* _TASK TO COMPLETE_
From the data below, copy exactly the lines that lie between the one holding "Phone: (Work)" and the one holding "Completion Date of", including both, and nothing more.

* _RECORDS PROVIDED_
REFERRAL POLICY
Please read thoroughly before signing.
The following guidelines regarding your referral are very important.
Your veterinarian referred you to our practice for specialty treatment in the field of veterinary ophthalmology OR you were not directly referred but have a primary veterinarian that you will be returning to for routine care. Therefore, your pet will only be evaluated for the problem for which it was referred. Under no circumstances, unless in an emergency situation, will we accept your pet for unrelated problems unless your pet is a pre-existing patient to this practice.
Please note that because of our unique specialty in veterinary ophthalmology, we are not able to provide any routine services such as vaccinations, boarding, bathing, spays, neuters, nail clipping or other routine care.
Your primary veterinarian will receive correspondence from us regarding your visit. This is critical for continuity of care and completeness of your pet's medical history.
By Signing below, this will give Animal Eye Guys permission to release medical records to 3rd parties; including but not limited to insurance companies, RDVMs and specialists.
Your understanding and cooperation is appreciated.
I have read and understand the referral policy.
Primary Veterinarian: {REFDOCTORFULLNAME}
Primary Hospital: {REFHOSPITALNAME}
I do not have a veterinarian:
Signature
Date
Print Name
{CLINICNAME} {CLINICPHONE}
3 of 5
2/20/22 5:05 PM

* * *

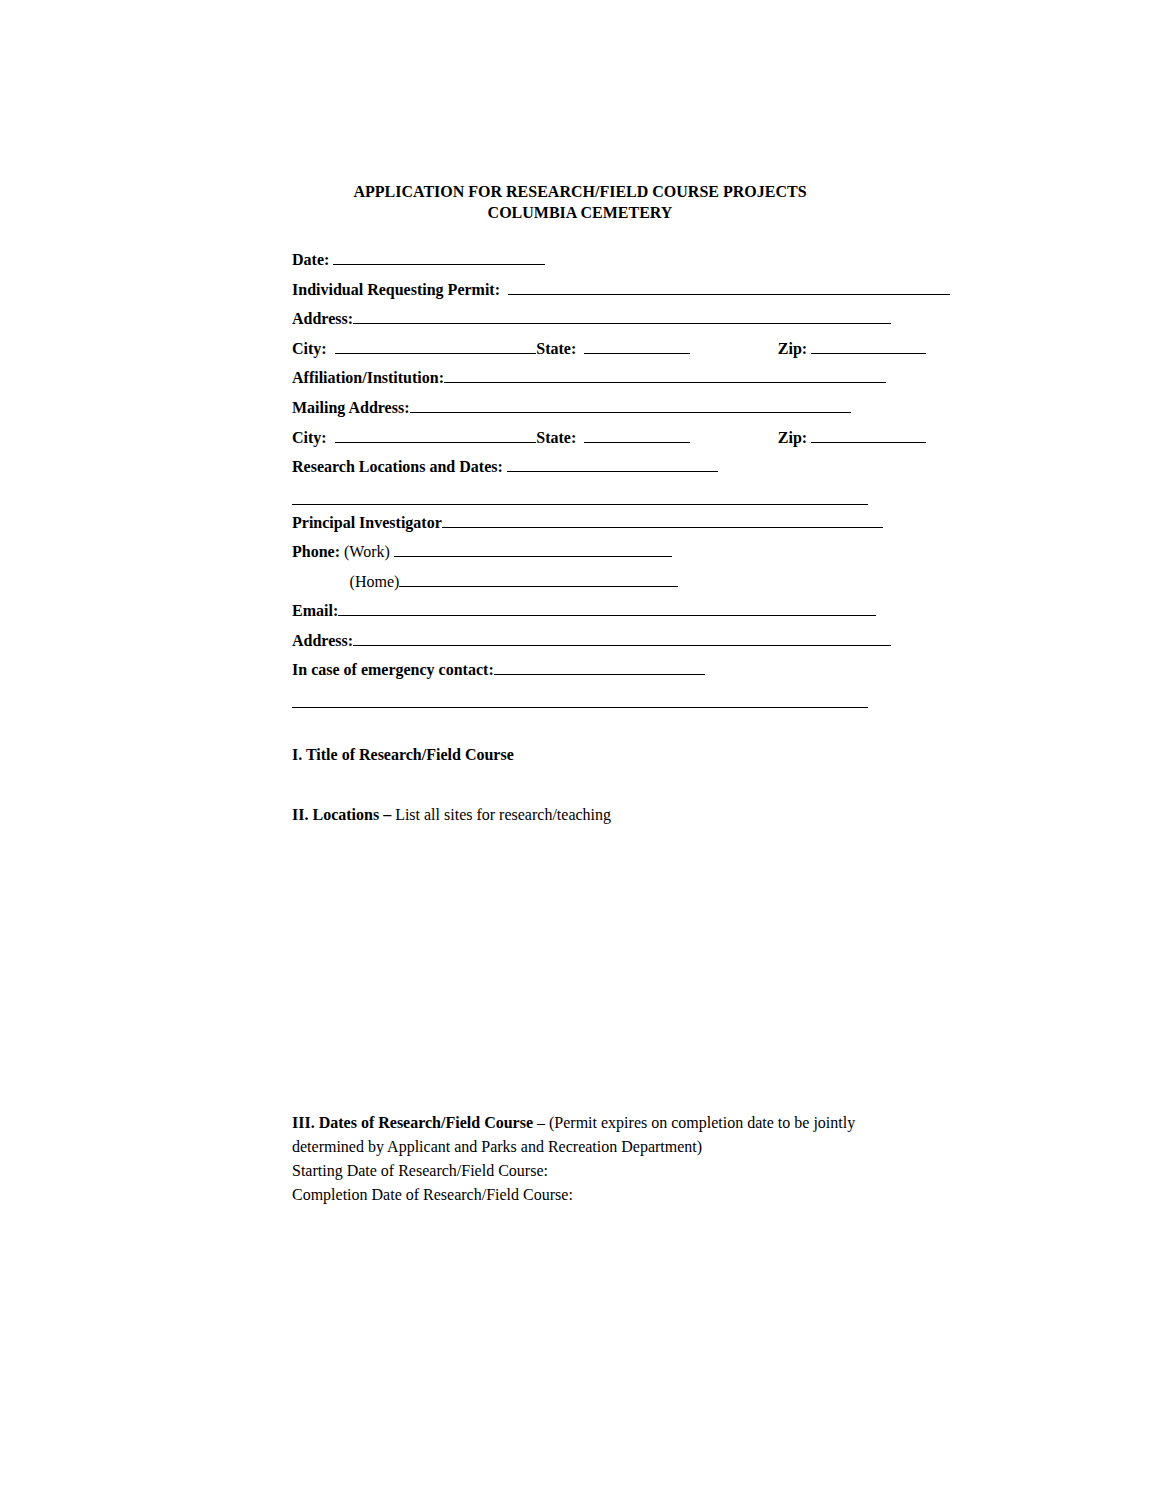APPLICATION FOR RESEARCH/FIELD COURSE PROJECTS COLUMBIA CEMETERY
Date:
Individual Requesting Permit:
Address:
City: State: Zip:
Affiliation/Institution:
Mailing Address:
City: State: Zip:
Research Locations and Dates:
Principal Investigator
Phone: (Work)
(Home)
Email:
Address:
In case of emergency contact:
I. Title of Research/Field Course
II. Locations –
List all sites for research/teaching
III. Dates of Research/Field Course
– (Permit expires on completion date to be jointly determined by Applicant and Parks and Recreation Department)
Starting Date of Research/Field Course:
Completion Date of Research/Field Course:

* _COMPLETED TASK_
Phone: (Work)
(Home)
Email:
Address:
In case of emergency contact:
I. Title of Research/Field Course
II. Locations –
List all sites for research/teaching
III. Dates of Research/Field Course
– (Permit expires on completion date to be jointly determined by Applicant and Parks and Recreation Department)
Starting Date of Research/Field Course:
Completion Date of Research/Field Course:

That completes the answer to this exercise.